The deed is done.
pike.git has been filtered, and is now open for pushing again.
Of course, you'll need to rebase your work first. As I said before, a simple "git pull" should take care of that if you have a branch that tracks a pike.git branch by rebasing. (Do not use "git rebase @{upstream}", it doesn't use the reflog so it won't work.) For more advanced branch structures, some manual work might be involved. If your branch was previously based on unfiltered commit X, you can find the filtered version Y of that commit by consulting the following file (each line contains old SHA and new SHA, or old SHA and "-" if the commit was deleted):
http://pike-svn.lysator.liu.se/twiki/pub/Main/RepoFilter/sha_map
Then run "git rebase --onto Y X" and all should be fine.
Once all your branches are rebased, I recommend a "git gc" to get rid of all those unfiltered commits.

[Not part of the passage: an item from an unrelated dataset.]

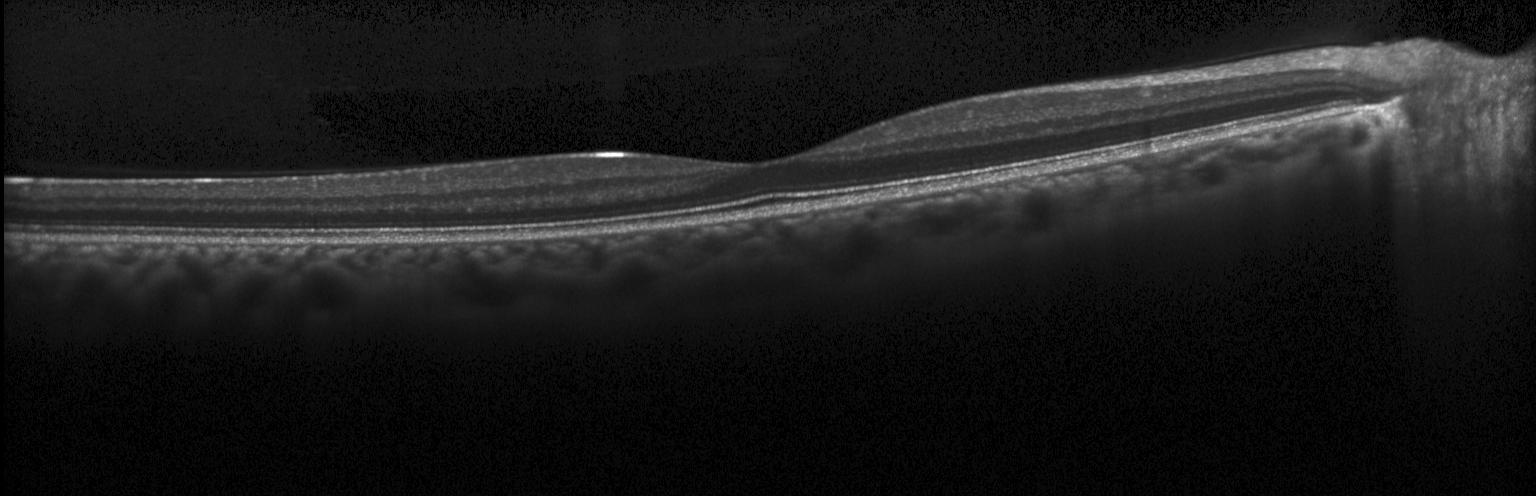 The scan shows no CNV, no DME, and no drusen.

For future reference, the following file
http://pike-svn.lysator.liu.se/twiki/pub/Main/RepoFilter/rebased_commits
details the commits which were changed from merges to cherry-picks. There are four SHA:s per line, namely
* Old SHA of merge * New SHA of cherry-pick * Old SHA of commit which was merged * New SHA of commit which was cherry-picked
So finding cherry-picks of the same commit only amounts to grouping on column 3 or 4.